-- Список заданий --
a – Как называется одна из частей книги, о которой идет речь в тексте о книге про Каспий?
b – Продолжи текст о книге про Каспий с того места, где он заканчивается.

-- Исходный текст --
+===+

И все же борхесовскую[11] тему тотального комментария нелишне вспомнить в следующей связи. «Каждая книга, написанная по этому поводу, будь то сочинения Геродота, Моисея Каланкатуаци, Аль-Масуди, Марко Поло, Амброзио Контарини или Дж. Дженкинсона, неизбежно породила бы новые тысячи или сотни тысяч сносок, так что └Тотальная география Каспийского моря” в конце концов должна была бы развернуться в Книгу Бесконечности, включающую в себя все книги, которые были, есть и будут написаны. Разумеется, нам никогда не объять необъятного: мы можем только смутно чувствовать тяжкое величие этого смыслового столба, вырастающего из горькой почвы такыра, или, как Хлебников, легко ощущать присутствие этой книги книг у себя над головой, как россыпь Млечного Пути…»
Тотальной (не бесконечной) книга
становится в другом смысле. Она — действительно о всем
Каспии, о всем, что окружает его в пространстве[12], в ближайшем и самом давнем
прошлом. Здесь отсылки не только к «птичьему языку»[13] Хлебникова, но и даже к
державинской оде «Фелица», здесь даны истории и
собственные версии-расследования феномена Разина, похода на Индию Бековича, императора Павла. Здесь идет автобиографический
фикшн — история дружбы с бакинцем Азером. И автобиографические истории, встроенные в
повествование, — смерть отца от инсульта, бывшие жены, нынешняя Ольга. И в этом
смысле перед нами даже больше, чем «Тотальная география Каспийского моря»
(название одной из частей книги). Последние десятилетия
каких только примеров сплавов фикшна и нон-фикшна нам не показали, литература экспериментировала
вовсю, было очень интересно и разнообразно, но с чем сравнить эту почти
средневековую попытку полностью отобразить цивилизационный регион в
пространстве и во времени, отобразить в нем себя и позвать («приглашение к
путешествию») в него нас — я не знаю.
Июльский номер журнала “Новый мир” выставлен на сайте “Нового мира” (http://www.nm1925.ru/), там же для чтения открыты майский и июньский номера.
[1] Василий Голованов — автор биографии Нестора Махно (М., «Молодая гвардия», 2012, серия «Жизнь замечательных людей»).
[2] Чанцев А. Бомж Хлебников и щука с бычьми рогами. — «Новый мир», 2008, № 11.
[3] Дугин А. Ноомахия: войны ума. Логос Европы: средиземноморская цивилизация во времени и пространстве. М., «Академический проект», 2014, стр. 211.

+===+

-- Фрагмент данных --
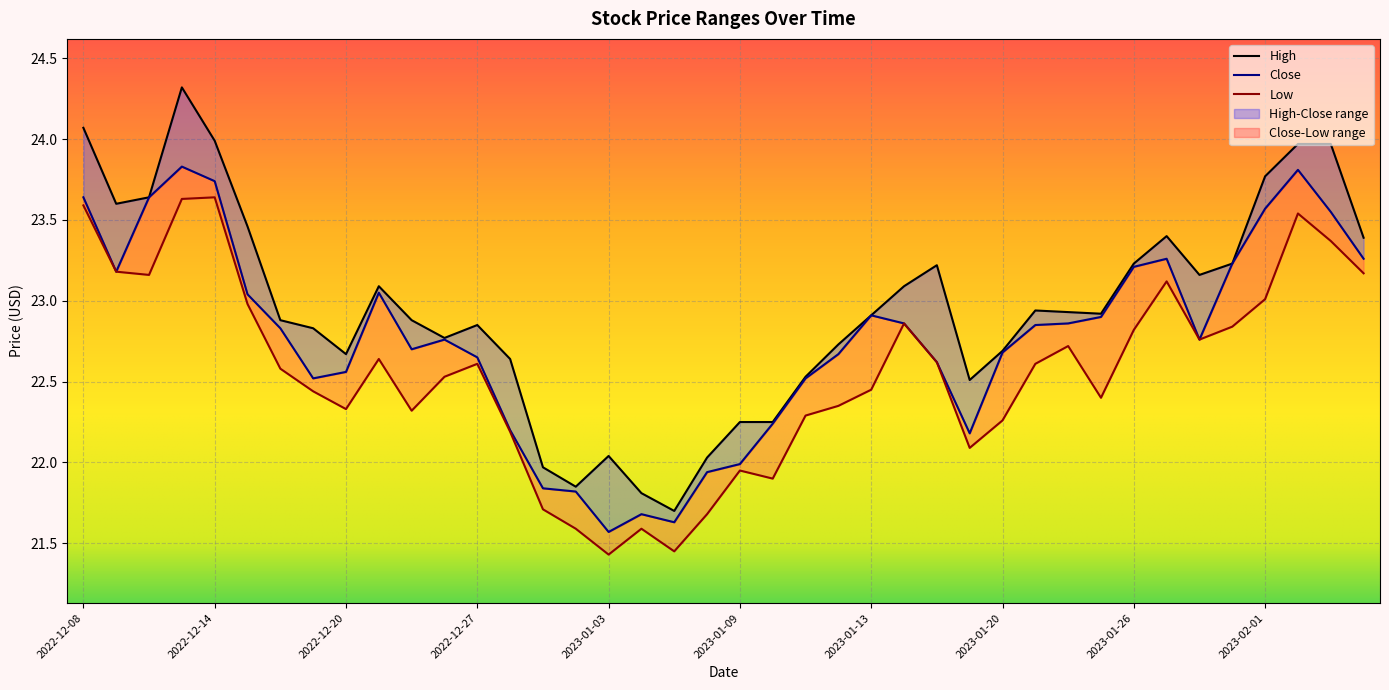

How many categories are shown in the chart?

40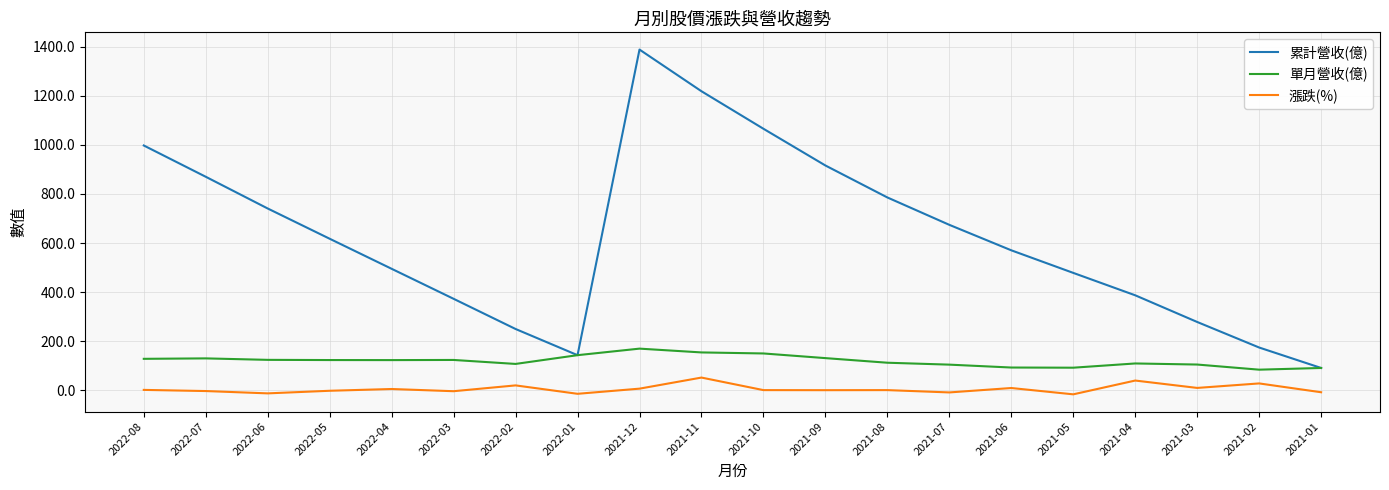

At which category is the sum across all series the highest?

2021-12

+===+

-- Ожидаемые ответы --
a – «Тотальная география Каспийского моря».

b –
[4] Упреки в длиннотах — дело для травелогов обычное: «слог оказался очень ясным и простым; я нашел в нем только один недостаток: автор, следуя обычной манере путешественников, слишком уж обстоятелен» (Свифт Дж. Путешествие Гулливера. Перевод с английского под редакцией А. Франковского. М., «Художественная литература», 1947, стр. 2; СПб., 2014).
[5] Иличевский А. «Нефть» и «Долина транзита» А. Парщикова. — В кн.: Иличевский А. Гуш-Мулла. М., «Время», 2008.
[6] Песня «Русское поле экспериментов» группы «Гражданская оборона».
[7] «Нефть-строительница хлещет / Там, где раньше брали пайку / <…> Потому и нефть густее / потому и труп дороже» — не есть ли это универсальное описание произошедших в нашей стране изменений, рифмовка двух трагедий? (Арабов Ю. Нефть-строительница. — «Знамя», 2008, № 11).
[8] Мотивацию
«неярких», нетуристических маршрутов Голованова отмечал и Дмитрий Бавильский, рецензируя его вышедшую на французском книгу
«Остров» и сборник «К развалинам Чевенгура»: «Схожим образом работали, к примеру, Петр Вайль и Александр Генис.
Хотя обычно они └отрабатывают” самые известные, яркие туристические маршруты и
объекты, тогда как ценность разысканий Василия Голованова в том, что он
пытается найти └смысл” (а следовательно, и красоту)
где-то под боком. <…> Бессмысленные путешествия вообще не предполагают
никаких открытий, если только это не внутренние открытия, спровоцированные
переменой места действия». (Бавильский Д. Non-fiction с Дмитрием Бавильским. —
«Новый мир», 2014, № 6).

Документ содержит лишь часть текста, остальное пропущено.